Moreover, this decline has persisted for three consecutive years since 2022, setting a record for the longest downturn.

While industrial production grew by 1.7% last year, there was a significant disparity across sectors for investment, another key component of domestic demand.

Capital investment rose by 4.1%, but construction investment, as measured by construction output, declined by 4.9% overall. This was due to mixed results in building construction (-6.9%) and civil engineering (+1.8%).

While domestic demand remained sluggish last year, particularly in consumption and construction, political instability due to martial law and impeachment has recently further exacerbated it.

There are growing concerns that exports, which have been supporting the Korean economy, will also be dampened. Exports in January this year fell 10.3% year-on-year, ending a 16-month growth streak due to a decrease in working days with the early Lunar New Year holiday.

The escalation of Trump’s tariff war is adding to global economic uncertainty. On February 4, President Donald Trump signed an executive order imposing additional tariffs of 25% on Canadian and Mexican products and 10% on Chinese goods.

Although South Korea is not among the targeted countries, it will inevitably face both direct and indirect impacts on trade in the future.

As political instability further dampens domestic demand, there are growing calls for a supplementary budget. Both opposition and ruling parties now acknowledge its necessity.

Woo Won Shik, Speaker of the National Assembly of South Korea, proposed drawing up a supplementary budget to stimulate the economy and boost consumption and investment during the opening ceremony of the February provisional session the previous day. He suggested that despite the different opinions between the ruling and opposition parties, both parties should first agree on the timing and scale of the budget and then work together on the specifics.

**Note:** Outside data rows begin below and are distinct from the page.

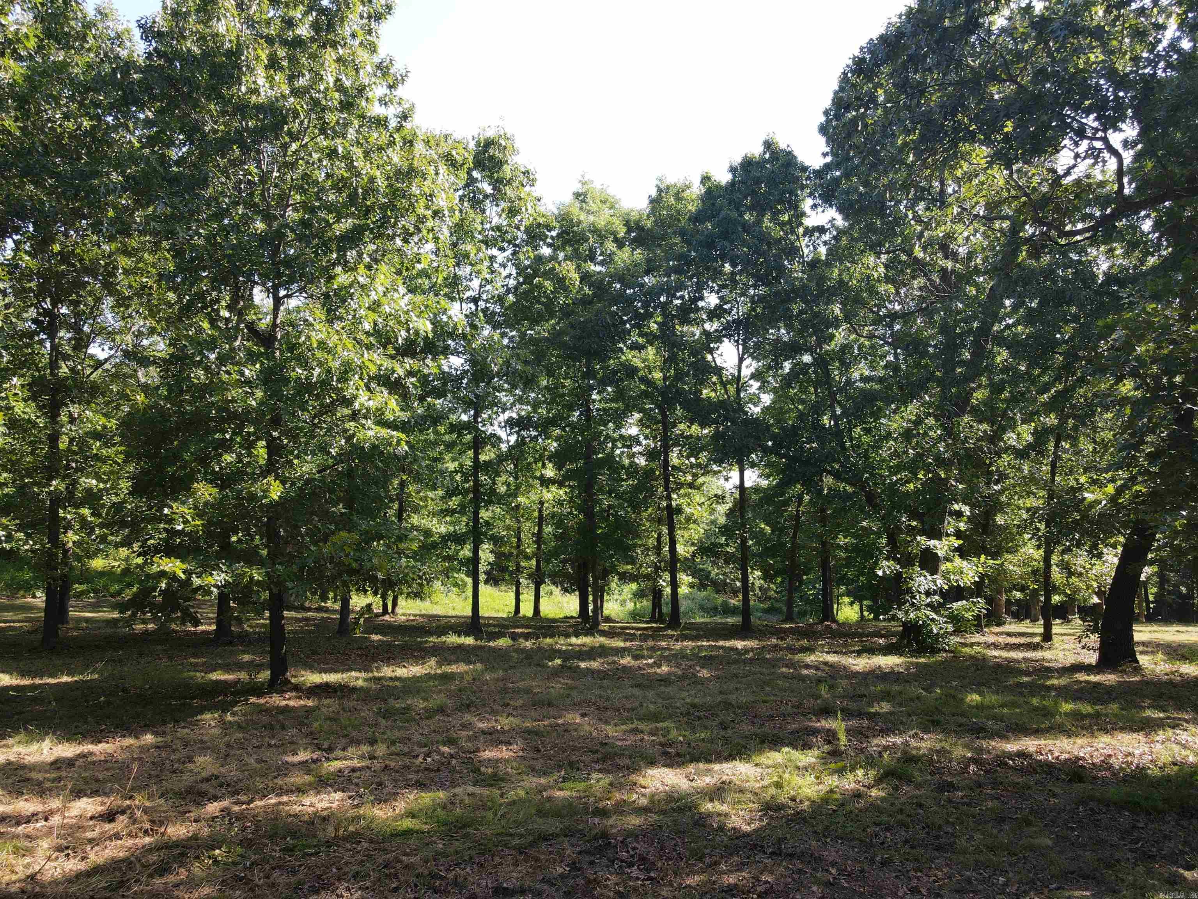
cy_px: 450
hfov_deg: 71.6
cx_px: 599
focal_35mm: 24
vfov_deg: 56.8
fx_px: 831
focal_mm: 4.5
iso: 100
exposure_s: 1/120
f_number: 2.8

Earlier, the Ministry of Strategy and Finance of Korea said it would consider additional fiscal measures based on economic indicators in the first quarter of this year.

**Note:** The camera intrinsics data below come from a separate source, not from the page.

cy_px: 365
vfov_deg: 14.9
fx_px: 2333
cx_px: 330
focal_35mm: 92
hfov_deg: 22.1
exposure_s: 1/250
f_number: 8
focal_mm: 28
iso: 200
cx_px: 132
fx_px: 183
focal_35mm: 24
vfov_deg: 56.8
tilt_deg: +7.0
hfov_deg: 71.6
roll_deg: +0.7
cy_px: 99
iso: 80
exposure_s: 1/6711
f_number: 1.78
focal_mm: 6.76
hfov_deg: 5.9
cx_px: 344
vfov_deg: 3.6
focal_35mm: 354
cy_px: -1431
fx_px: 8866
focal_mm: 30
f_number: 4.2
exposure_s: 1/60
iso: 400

However, experts stress that now is the critical time to discuss the supplementary budget.

They argue that even if the supplementary budget is implemented after the first half of the year, the government should now demonstrate its commitment to economic stimulus to stabilize consumer and investor confidence.

Kim Jeong Sik, an emeritus professor of economics at Yonsei University, stated, “Government policies heavily influence economic sentiment. Due to the lack of consumption and investment confidence, a supplementary budget is even more needed now.”

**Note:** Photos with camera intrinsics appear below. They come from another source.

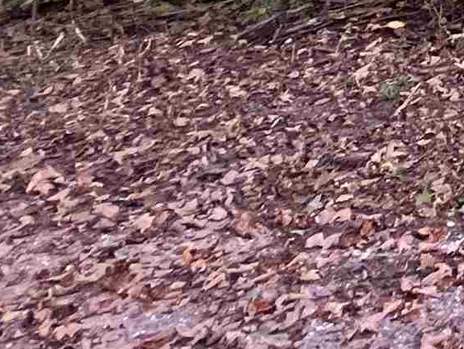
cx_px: 1173
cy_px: -586
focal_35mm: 71
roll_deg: +1.8
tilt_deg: +13.1
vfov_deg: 12.9
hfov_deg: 14.3
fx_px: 952
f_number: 1.8
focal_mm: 1.57
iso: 200
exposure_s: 1/99
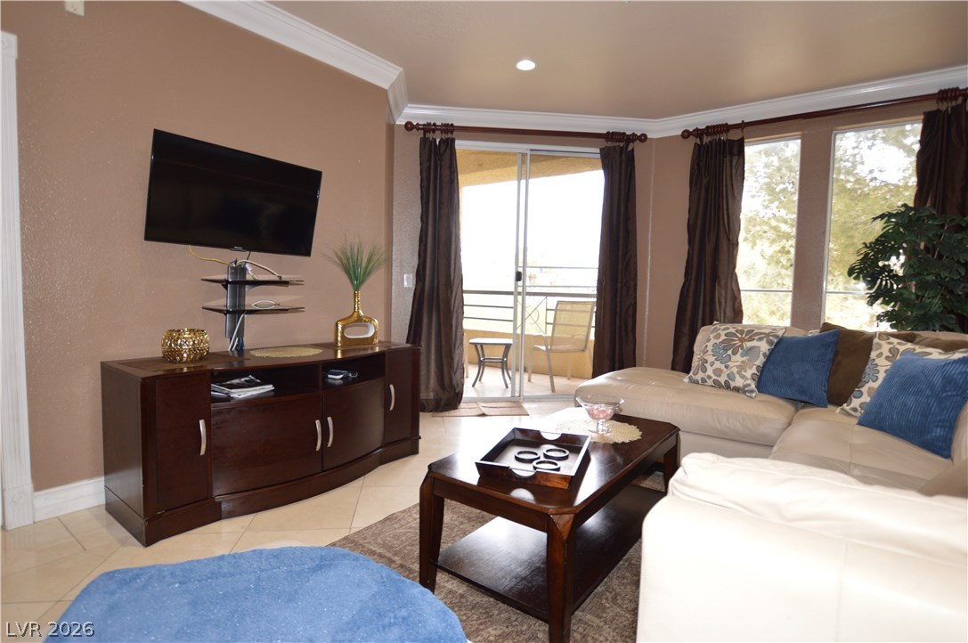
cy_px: 322
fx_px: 483
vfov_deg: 67.2
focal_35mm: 18
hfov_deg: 90.1
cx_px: 484
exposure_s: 1/60
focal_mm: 12
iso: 400
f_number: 4
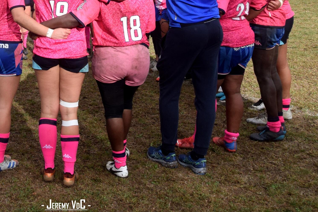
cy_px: 35
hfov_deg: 41.1
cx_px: 69
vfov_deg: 28.5
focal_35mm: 46
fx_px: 406
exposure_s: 1/1600
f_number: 6.3
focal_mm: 18
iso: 400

He notably identified the construction sector, which has faced prolonged sluggishness, as an area requiring focused investment.

Kim noted, “The construction sector closely affects low-income and unskilled employment, and it has substantial ripple effects on other areas of domestic demand. Investing in transportation infrastructure in low-income neighborhoods could stimulate domestic demand and help alleviate wealth inequality.”